While my initial impressions of the game were (and continue to be) highly favourable, and I highly recommend trying it out on Game Pass – just not buying it – I can’t help but be disappointed by the consistency of the game’s inconsistencies. While the retro Soviet “aesthetic” is prominent, that beautiful, bombastic opening theme is abandoned in favor of occasional notes. It’s more symphony than solo.

Image: Mundfish/Focus Entertainment, 4Divinity

This diversity disease also seeps into the bones of the gameplay. While atomic heartThe approach is initially fun – it jumps from areas teeming with plant zombies to spaces with massive monsters – it quickly feels like the designers have taken the kitchen sink approach. There is no connection between these sections of the world, and as a result, the game feels more like a patchwork quilt rather than several strong ideas that are gradually repeated in each subsequent level.

Crucial parts of the game take place in underground facilities – interesting hallways, initially spooky and beautiful – but when Mundfish pushed me inside atomic heartopen world of, I really thought about turning off the game.

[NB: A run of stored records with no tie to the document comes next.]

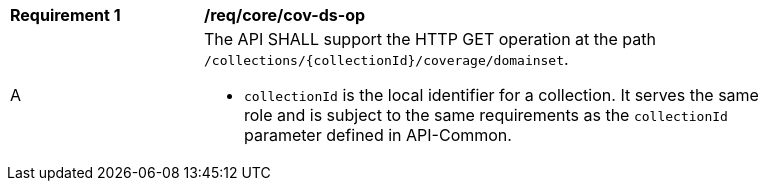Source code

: [[req_core_cov-ds-op]]
[width="90%",cols="2,6a"]
|===
^|*Requirement {counter:req-id}* |*/req/core/cov-ds-op*
^|A |The API SHALL support the HTTP GET operation at the path `/collections/{collectionId}/coverage/domainset`.

* `collectionId` is the local identifier for a collection. It serves the same role and is subject to the same requirements as the `collectionId` parameter defined in API-Common.
|===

In the game’s semi-open world, the grim depths of an empire’s fractured flaws are abandoned in favor of a gaudy pastoral setting. The space is open and full of security cameras and robots and machines that make more robots when alerted by said security cameras. Everything you’ve spent hours learning is abandoned — atomic heartThe open world of may very well be a different ball game altogether. Filled with endlessly repairing robots and swarms of bullet sponge enemies that are positioned in almost every corner, these open world areas are some of the most poorly designed spaces I’ve ever encountered.

The Atomic Heart player character looks at his left hand, while an older woman looks behind him.

Image: Mundfish/Focus Entertainment, 4Divinity

In addition to hosting a bunch of useful crafting materials, I’d advise – if you insist on continuing – to skip the open world altogether. The game is stingy with ammo, which you’re better off saving for hallway fights and boss battles.

After all, let me repeat: atomic heart‘s open world robots respawn infinitely. I can’t understand this design choice or why it’s so antagonistic to its presence. Even FromSoftware’s games, famous for their worlds’ antagonism towards players, kill off enemies semi-permanently.

But the open-world design is illustrative of the broader point: the game is trying to do everything and therefore earns next to nothing. BioShock it had big beautiful spaces but didn’t inject such design into the gameplay – there was no need to diversify its focus as it stuck to a theme and played with it. atomic heart, in his attempt at complexity, spins a thousand plates and drops many. If the developers had worked more closely to BioShock, would have remained in its underground facilities, carefully playing its central theme. It would have turned a sometimes enjoyable game into a memorable one.